▸ Problem to solve
The answer should be a single number, the count of lines in this material that contain "shift".

▸ Materials provided
=== Section Start ===

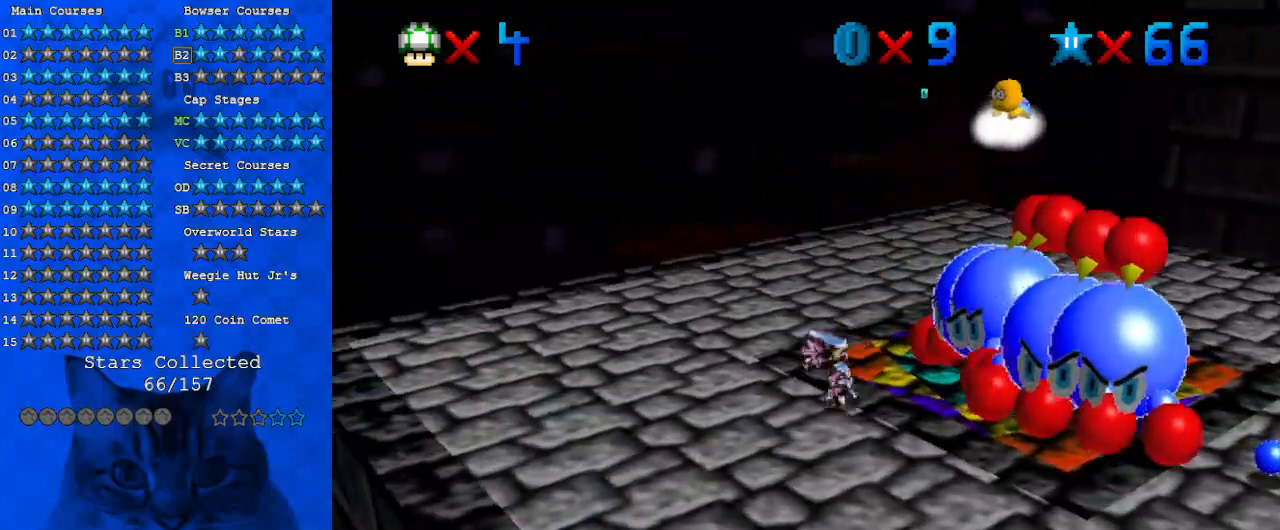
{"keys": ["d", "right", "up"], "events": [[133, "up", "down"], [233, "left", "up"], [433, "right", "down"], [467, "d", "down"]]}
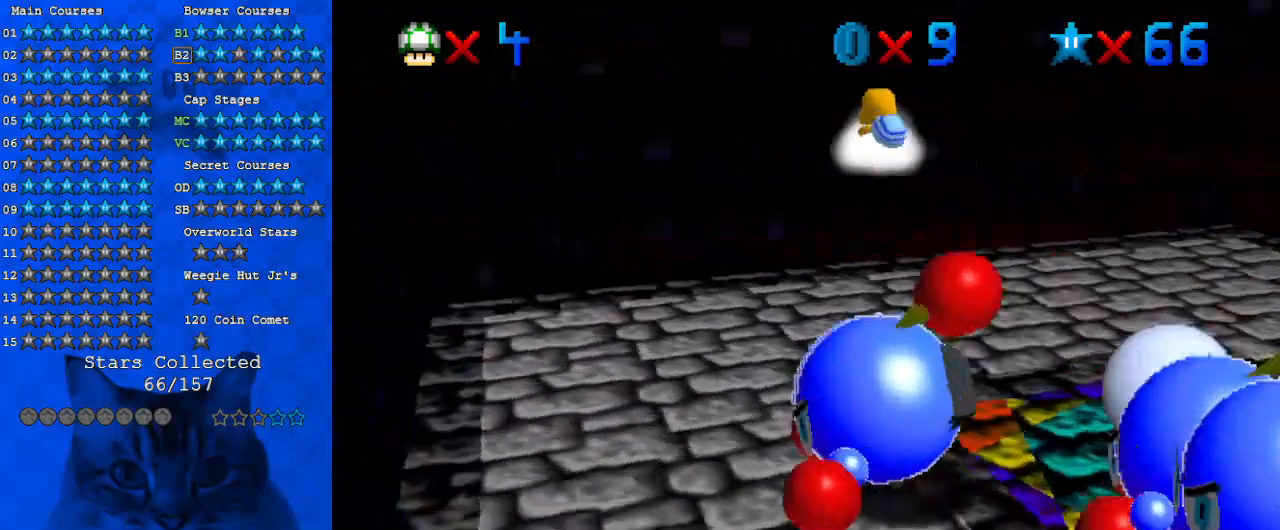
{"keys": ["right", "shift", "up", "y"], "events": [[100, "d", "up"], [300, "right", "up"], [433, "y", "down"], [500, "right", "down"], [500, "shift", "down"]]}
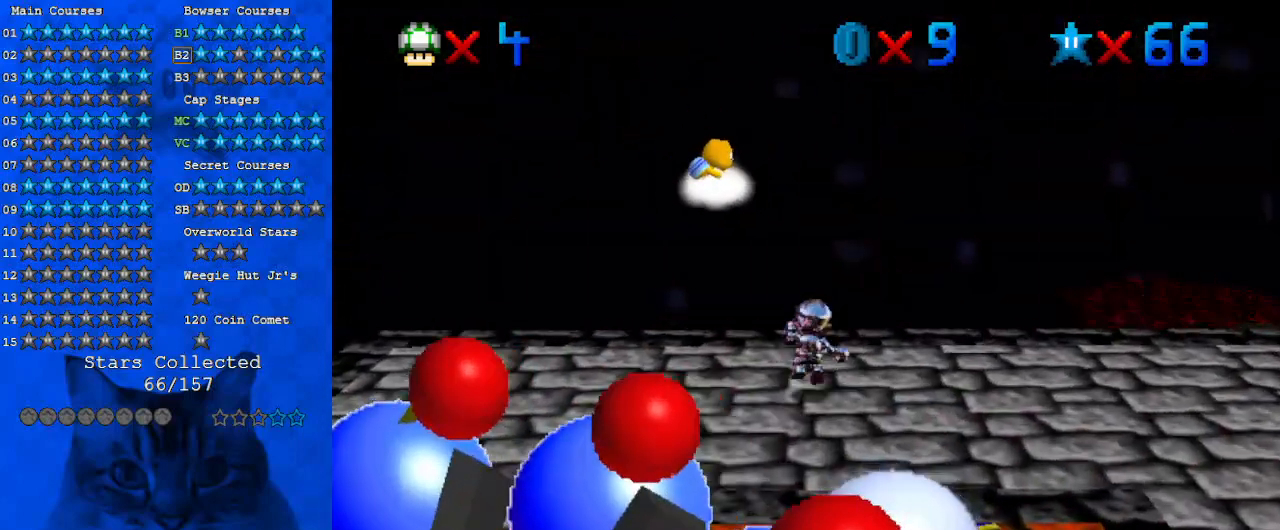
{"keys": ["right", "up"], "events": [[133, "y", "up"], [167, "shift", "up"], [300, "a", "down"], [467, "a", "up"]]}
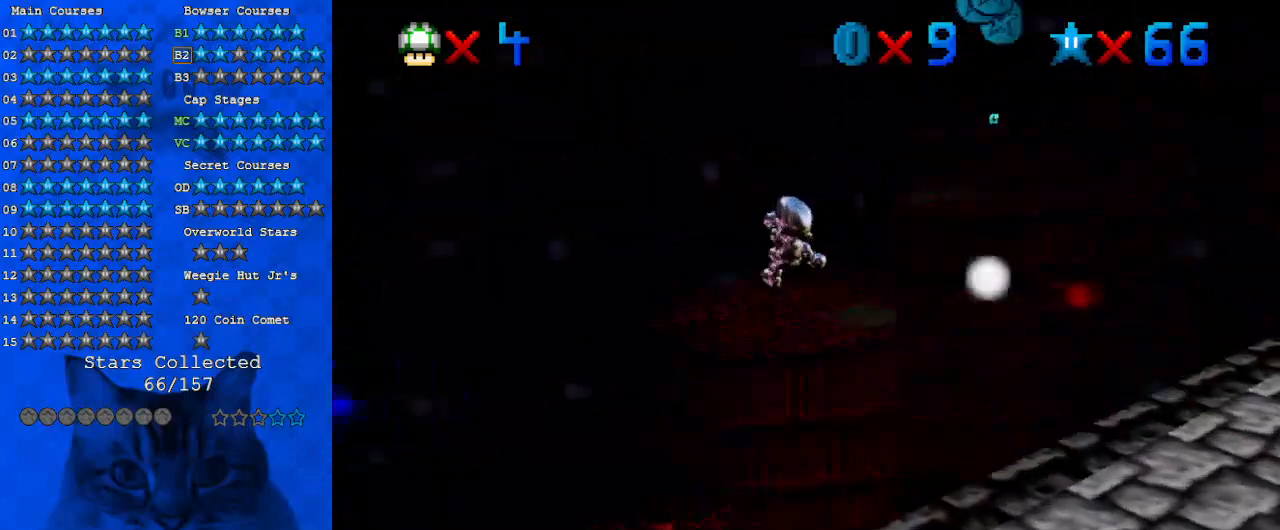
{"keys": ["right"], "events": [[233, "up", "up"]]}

=== Section End ===
=== Section Start ===

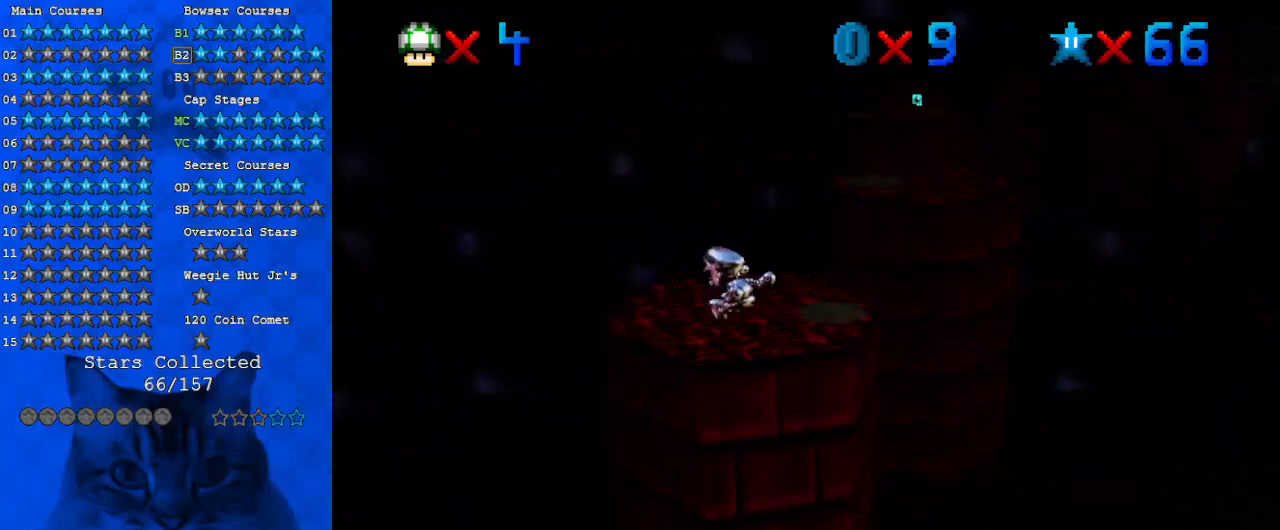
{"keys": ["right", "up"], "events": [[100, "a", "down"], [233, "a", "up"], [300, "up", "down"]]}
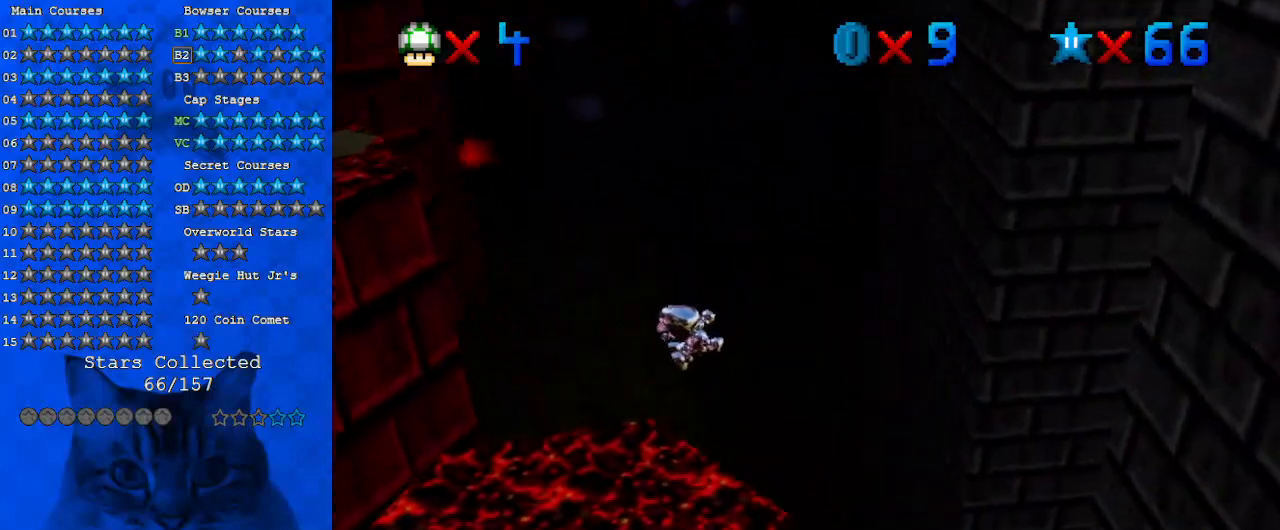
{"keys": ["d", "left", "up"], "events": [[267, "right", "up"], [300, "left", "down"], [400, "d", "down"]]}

=== Section End ===

▸ The completed task
2